Excerpts from a dataset:
□ □ □ □

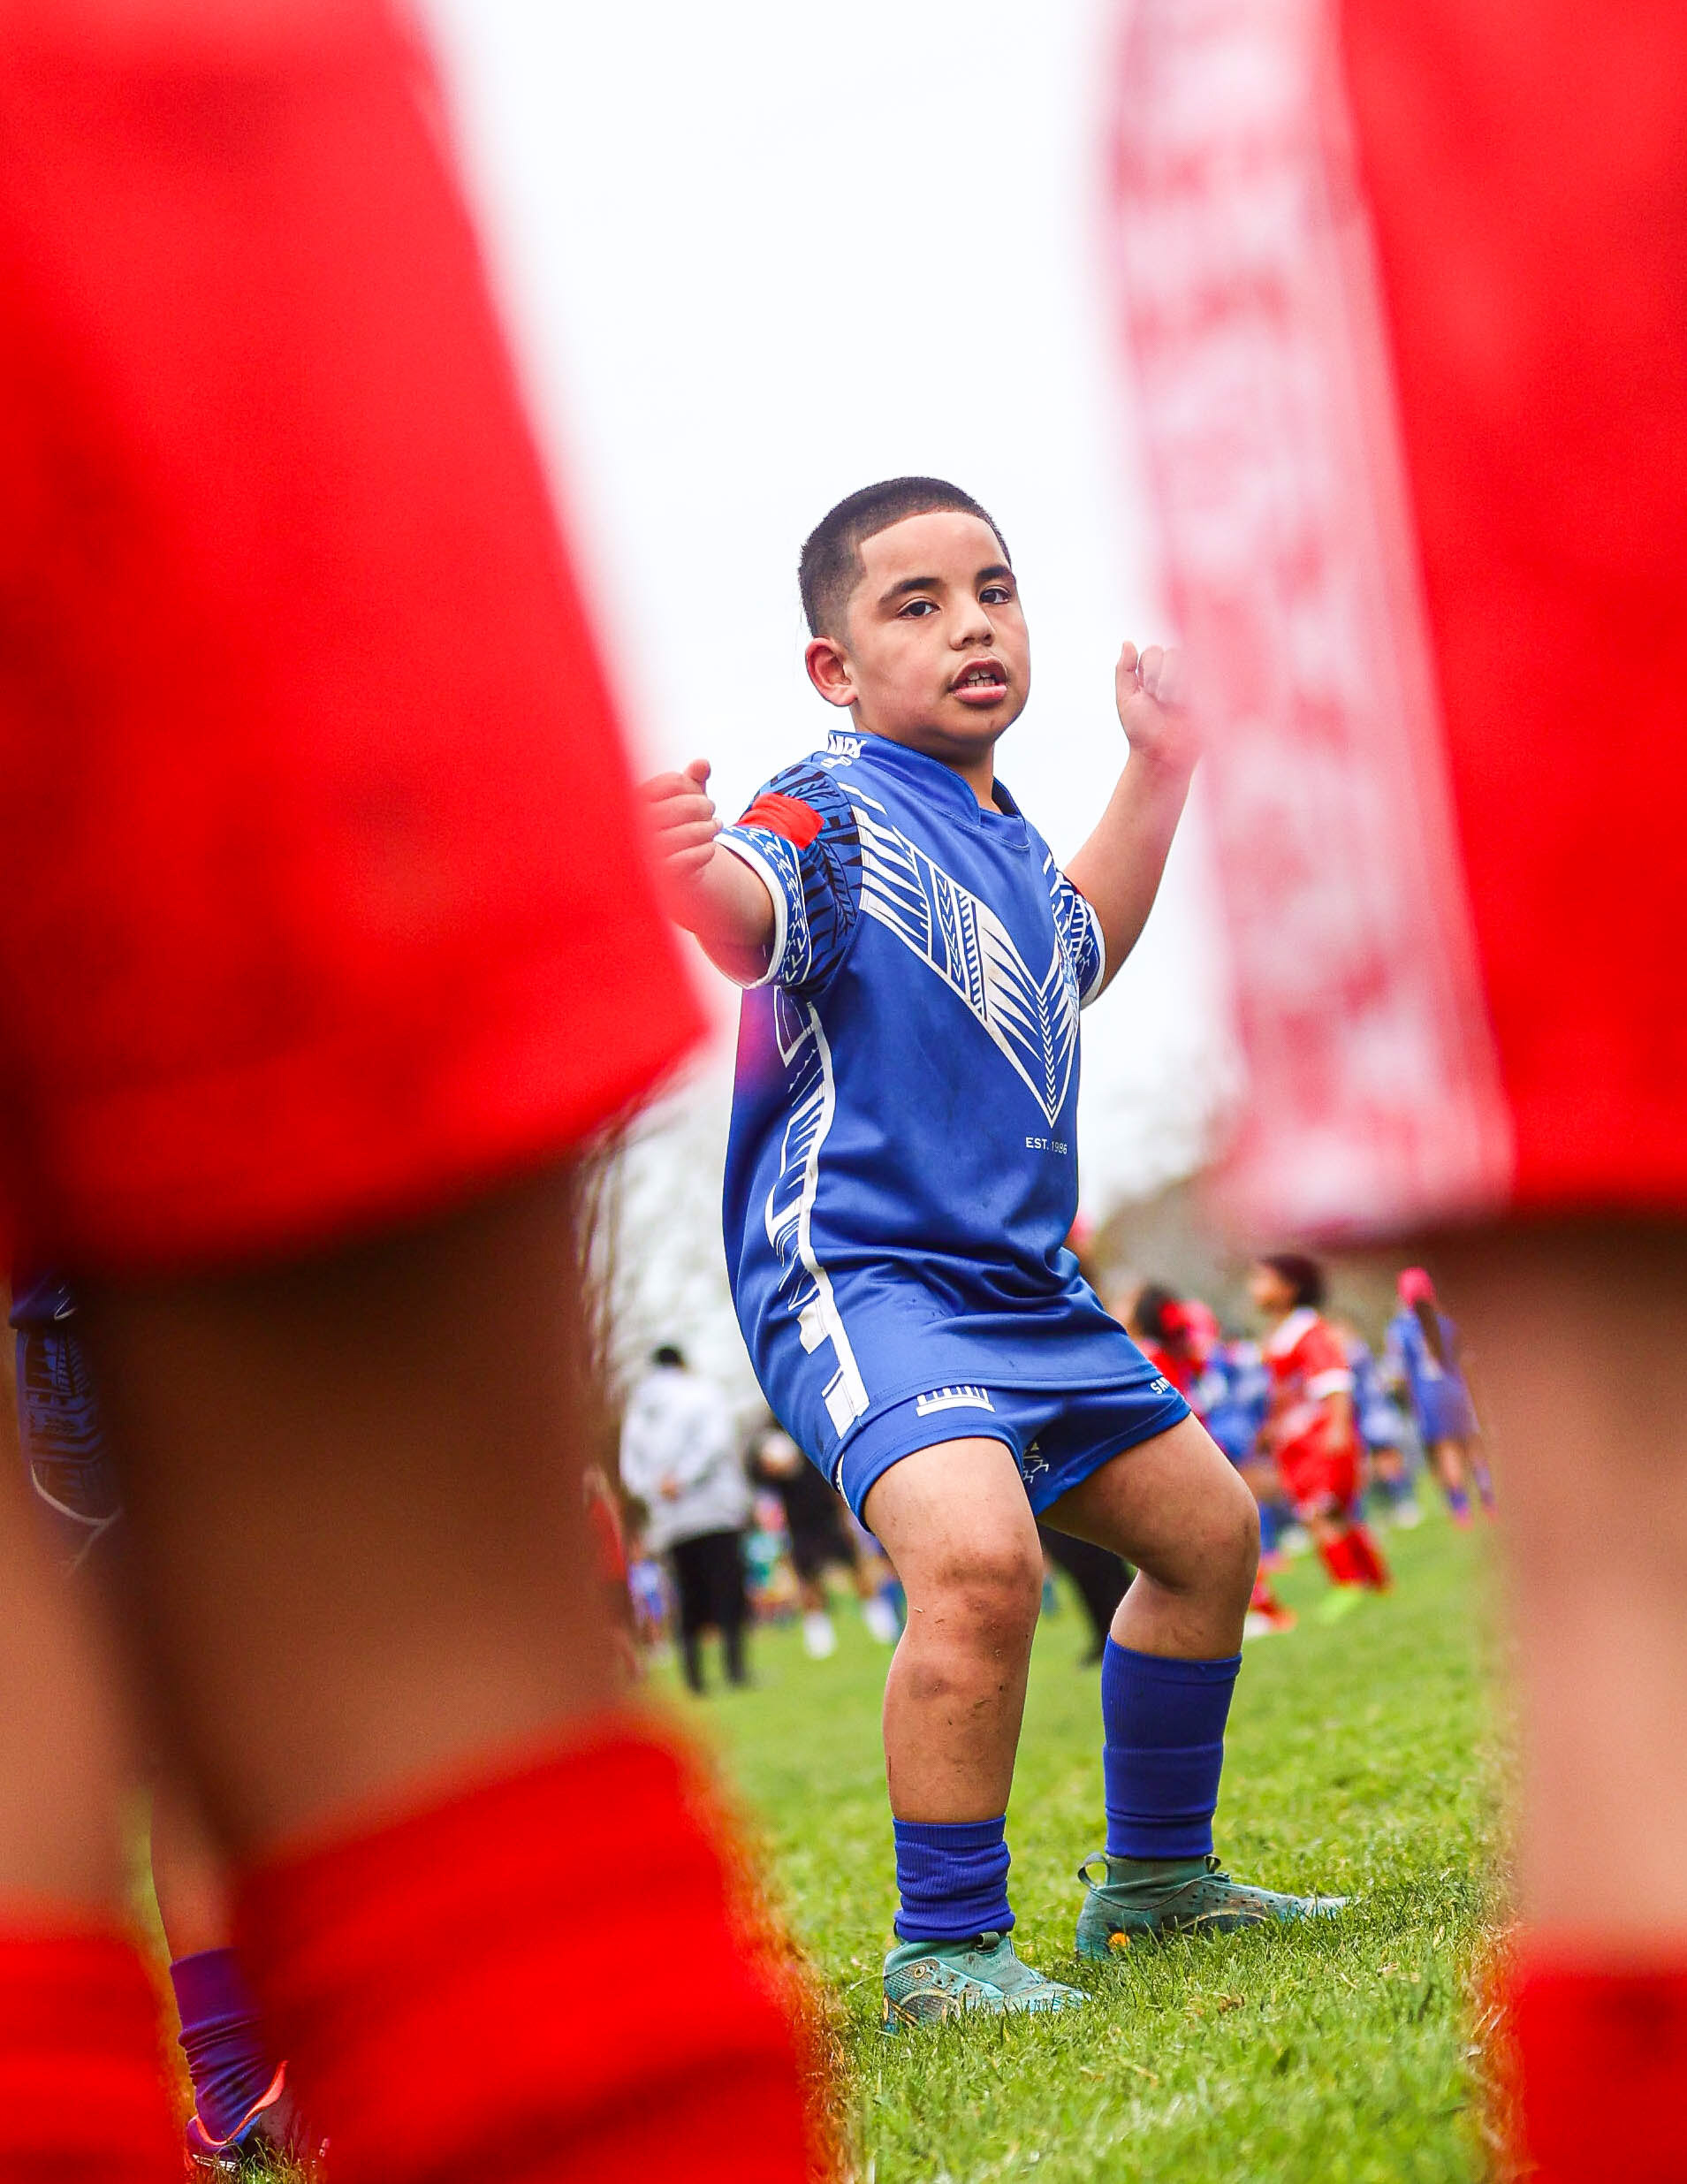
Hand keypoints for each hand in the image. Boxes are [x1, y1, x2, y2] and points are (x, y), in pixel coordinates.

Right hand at [640, 757, 720, 914]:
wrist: (666, 869)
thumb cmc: (674, 825)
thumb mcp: (682, 800)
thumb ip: (692, 780)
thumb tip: (703, 763)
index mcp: (635, 800)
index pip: (673, 782)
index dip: (691, 786)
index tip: (698, 793)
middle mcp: (636, 825)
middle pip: (684, 806)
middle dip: (704, 806)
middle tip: (712, 811)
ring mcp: (647, 851)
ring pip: (689, 833)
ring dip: (709, 829)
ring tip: (715, 827)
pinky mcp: (661, 876)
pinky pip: (691, 859)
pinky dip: (706, 851)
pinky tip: (709, 847)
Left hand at [1115, 642, 1197, 775]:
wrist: (1163, 755)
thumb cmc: (1142, 731)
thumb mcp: (1126, 699)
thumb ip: (1124, 670)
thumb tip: (1127, 642)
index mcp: (1154, 673)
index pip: (1154, 652)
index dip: (1149, 670)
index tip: (1147, 694)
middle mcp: (1175, 675)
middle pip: (1173, 654)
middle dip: (1163, 678)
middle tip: (1160, 701)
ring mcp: (1194, 683)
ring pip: (1190, 663)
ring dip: (1178, 684)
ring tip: (1174, 706)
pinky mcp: (1210, 692)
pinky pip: (1207, 673)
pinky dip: (1196, 687)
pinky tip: (1190, 704)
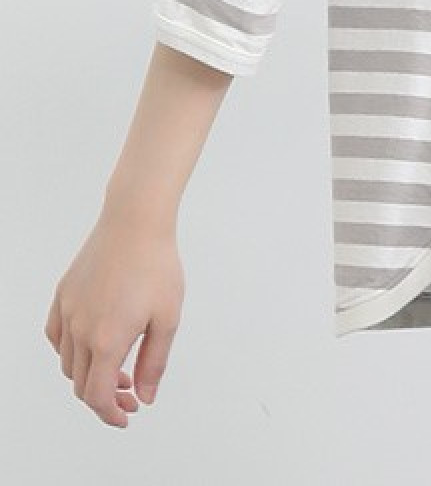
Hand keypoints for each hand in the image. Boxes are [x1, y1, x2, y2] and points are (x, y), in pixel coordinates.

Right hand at [44, 211, 183, 427]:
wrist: (136, 220)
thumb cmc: (158, 265)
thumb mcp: (167, 318)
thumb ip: (154, 363)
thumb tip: (144, 396)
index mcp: (106, 341)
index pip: (97, 397)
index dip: (111, 415)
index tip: (127, 417)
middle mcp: (79, 330)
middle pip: (82, 384)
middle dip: (106, 397)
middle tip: (132, 392)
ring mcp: (67, 312)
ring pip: (67, 362)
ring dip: (89, 374)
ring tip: (118, 365)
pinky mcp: (63, 294)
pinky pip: (55, 336)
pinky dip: (69, 350)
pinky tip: (90, 344)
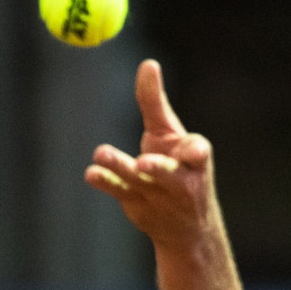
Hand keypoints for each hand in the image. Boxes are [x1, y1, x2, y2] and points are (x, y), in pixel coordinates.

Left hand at [85, 59, 217, 247]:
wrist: (185, 226)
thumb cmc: (178, 166)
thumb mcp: (169, 134)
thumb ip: (155, 103)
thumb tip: (148, 63)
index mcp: (195, 159)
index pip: (198, 153)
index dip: (195, 151)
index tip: (191, 149)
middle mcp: (180, 179)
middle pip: (167, 172)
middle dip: (157, 168)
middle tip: (143, 163)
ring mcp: (157, 195)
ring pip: (139, 181)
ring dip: (120, 167)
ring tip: (101, 153)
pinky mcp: (138, 206)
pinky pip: (120, 192)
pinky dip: (106, 181)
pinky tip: (92, 173)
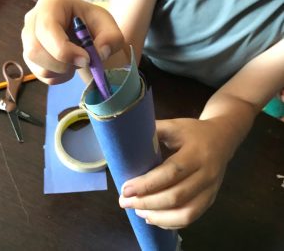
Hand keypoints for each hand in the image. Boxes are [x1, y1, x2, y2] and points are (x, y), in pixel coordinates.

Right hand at [22, 0, 125, 84]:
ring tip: (77, 62)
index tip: (86, 59)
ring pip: (36, 65)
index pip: (47, 29)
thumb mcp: (109, 27)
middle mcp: (33, 19)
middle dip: (62, 64)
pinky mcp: (30, 56)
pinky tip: (69, 68)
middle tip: (84, 62)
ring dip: (61, 71)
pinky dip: (58, 77)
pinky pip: (40, 74)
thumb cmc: (96, 26)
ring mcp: (28, 38)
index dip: (64, 50)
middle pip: (35, 50)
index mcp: (51, 4)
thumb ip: (112, 38)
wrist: (88, 35)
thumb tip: (100, 53)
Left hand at [119, 118, 235, 228]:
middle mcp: (206, 174)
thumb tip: (126, 141)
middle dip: (147, 203)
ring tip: (137, 211)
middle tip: (124, 202)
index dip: (147, 184)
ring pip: (185, 213)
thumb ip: (153, 131)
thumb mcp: (174, 125)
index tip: (125, 189)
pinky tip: (153, 218)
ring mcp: (210, 189)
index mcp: (196, 153)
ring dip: (158, 217)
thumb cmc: (193, 131)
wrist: (222, 139)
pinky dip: (170, 222)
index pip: (171, 172)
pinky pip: (191, 217)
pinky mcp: (210, 199)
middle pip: (176, 196)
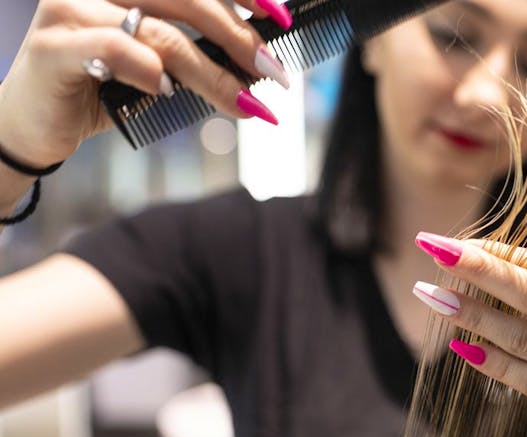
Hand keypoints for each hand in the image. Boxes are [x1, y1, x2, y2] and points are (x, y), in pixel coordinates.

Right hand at [0, 0, 290, 167]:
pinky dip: (152, 71)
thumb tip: (259, 56)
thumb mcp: (158, 63)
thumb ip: (196, 48)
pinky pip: (117, 49)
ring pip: (163, 32)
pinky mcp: (54, 47)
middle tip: (272, 71)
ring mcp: (70, 9)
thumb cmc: (101, 89)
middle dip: (238, 37)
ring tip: (244, 101)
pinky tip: (169, 90)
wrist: (36, 124)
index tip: (279, 15)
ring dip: (213, 72)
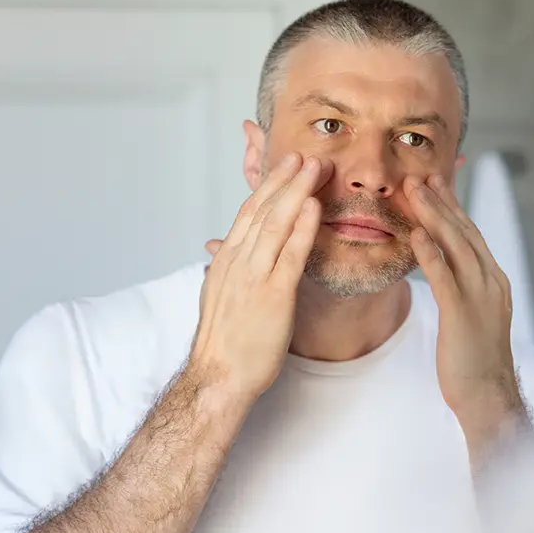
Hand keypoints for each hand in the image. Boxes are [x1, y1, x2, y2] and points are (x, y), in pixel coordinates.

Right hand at [187, 153, 332, 401]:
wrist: (218, 378)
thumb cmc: (224, 343)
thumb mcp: (220, 297)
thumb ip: (226, 269)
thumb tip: (221, 251)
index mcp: (226, 261)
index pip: (248, 213)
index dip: (268, 186)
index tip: (284, 166)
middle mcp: (237, 262)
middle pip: (262, 209)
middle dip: (284, 178)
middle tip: (304, 154)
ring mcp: (254, 277)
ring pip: (275, 223)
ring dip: (297, 191)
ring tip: (315, 168)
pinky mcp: (273, 295)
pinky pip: (290, 254)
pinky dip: (302, 227)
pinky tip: (314, 207)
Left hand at [403, 175, 521, 430]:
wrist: (489, 396)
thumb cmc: (476, 360)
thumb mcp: (475, 316)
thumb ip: (463, 289)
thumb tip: (447, 270)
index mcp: (494, 280)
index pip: (471, 234)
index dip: (452, 206)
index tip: (436, 182)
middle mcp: (491, 281)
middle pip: (464, 231)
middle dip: (441, 201)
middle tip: (420, 174)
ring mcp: (479, 296)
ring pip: (455, 245)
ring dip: (433, 215)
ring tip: (412, 190)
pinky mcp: (462, 314)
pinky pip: (444, 276)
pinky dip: (430, 252)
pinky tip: (415, 233)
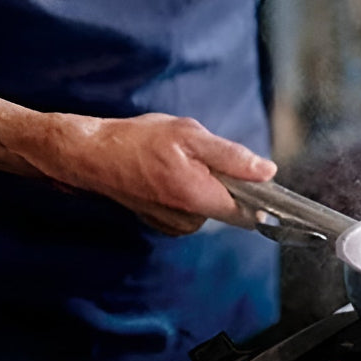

□ □ □ □

§ Exercise brief: Excerpt from the records above: set down only the lines from the one that contains "pinky pip: (120, 192)" through the one that contains "middle mcp: (33, 19)", inclusive, word for word. Pictures stay out.

§ The answer:
pinky pip: (120, 192)
pinky dip: (106, 181)
pinky tip: (92, 173)
Hand keypoints for each hand in the image. Boxes are [x1, y1, x2, y2] and points are (x, y), in pixel coordinates.

Right hand at [22, 0, 125, 84]:
ring tip: (77, 62)
index tip: (86, 59)
ring pip: (36, 65)
index pip: (47, 29)
thumb mcp: (109, 27)
middle mcp: (33, 19)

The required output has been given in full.